Daily Mining Gazette/Kurt Hauglie The Keweenaw Heritage Center is located in the former St. Anne’s Catholic Church in Calumet Township just outside the village of Calumet. The KHC board displays exhibits, which show various aspects of life during the copper-mining era and beyond.

CALUMET TOWNSHIP — The Keweenaw Heritage Center came into existence in 1994 partly to preserve the former St. Anne’s Catholic Church in which it’s housed, and since then the KHC board members have also worked to research and present the history of the Calumet area, according to Jean Ellis.

Although many people think the KHC is in the village of Calumet, Ellis, who is a member of the KHC board, said it’s actually in Calumet Township on Scott Street, with the boundary between the two government entities running down the middle of the sidewalk in front of the building.

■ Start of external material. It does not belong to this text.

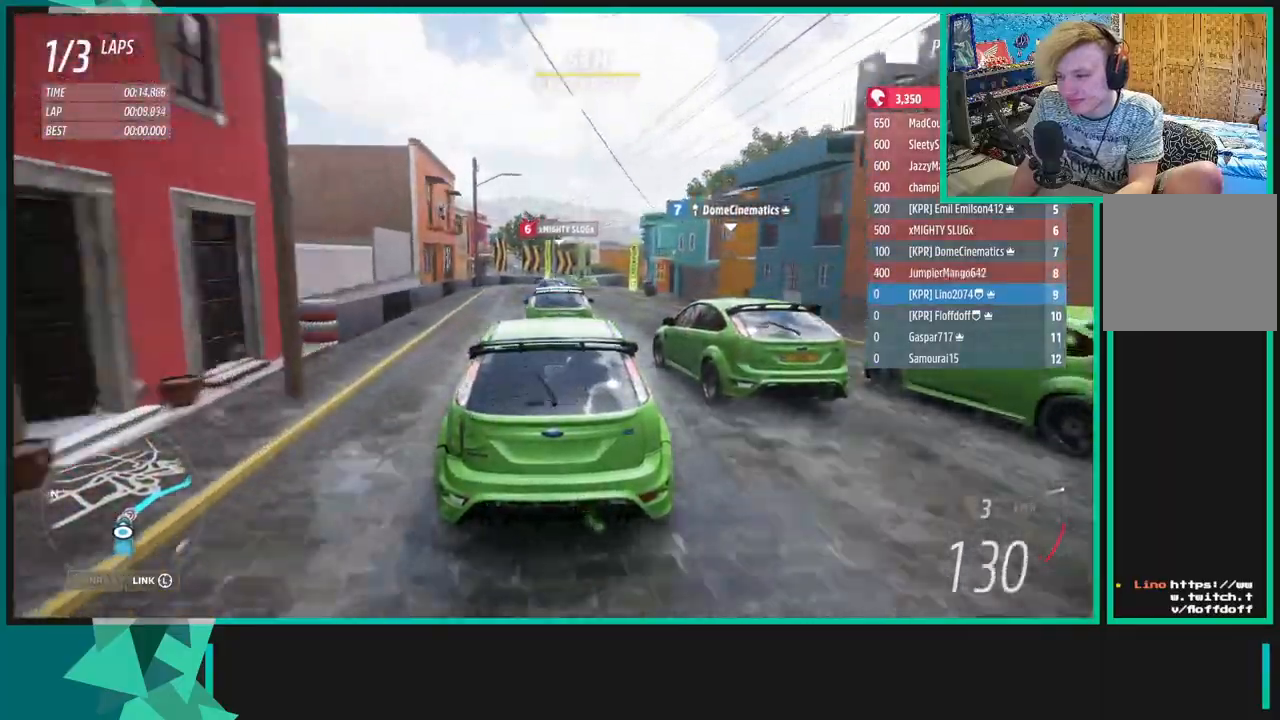
{"buttons": ["R2", "R3"], "left_stick": "up-right", "right_stick": "center", "events": [[150, "left_stick", "right"], [400, "left_stick", "up-right"]]}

A French-Canadian congregation had St. Anne’s built, and it opened in 1901, Ellis said. In 1966, the Diocese of Marquette deconsecrated the building, and in 1971 it was sold for $4,000 to a man who used it for a resale shop. That person owned it until he died in the early 1990s. In 1994, Calumet Township acquired it for $38,000, and still owns it.

Ellis, who has been involved with the KHC from the start, said since the township acquired the building, about $1.75 million has gone into it’s renovation, which came from grants and donations.

“No tax money goes towards (the building),” she said.

Daily Mining Gazette/Kurt Hauglie The Keweenaw Heritage Center has been located in the former St. Anne’s Catholic Church on Scott Street in Calumet Township since 1994, when Calumet Township purchased the building. The KHC board is trying to determine if the red Jacobsville sandstone can be cleaned without damaging it.

The exterior of the building is Jacobsville red sandstone, which in places looks like it’s almost 116 years old, but it’s uncertain how or if it can be cleaned up without damaging the blocks, Ellis said. There are plans to point tuck some of the joints of the sandstone blocks and repair some areas that are crumbling. The frames around many of the stained glass windows in the building need repair, also.

On the interior of the building, Ellis said a new kitchen was constructed in 2015. Lifts to make the building handicapped accessible were installed, also. A new concrete floor was put down in the basement.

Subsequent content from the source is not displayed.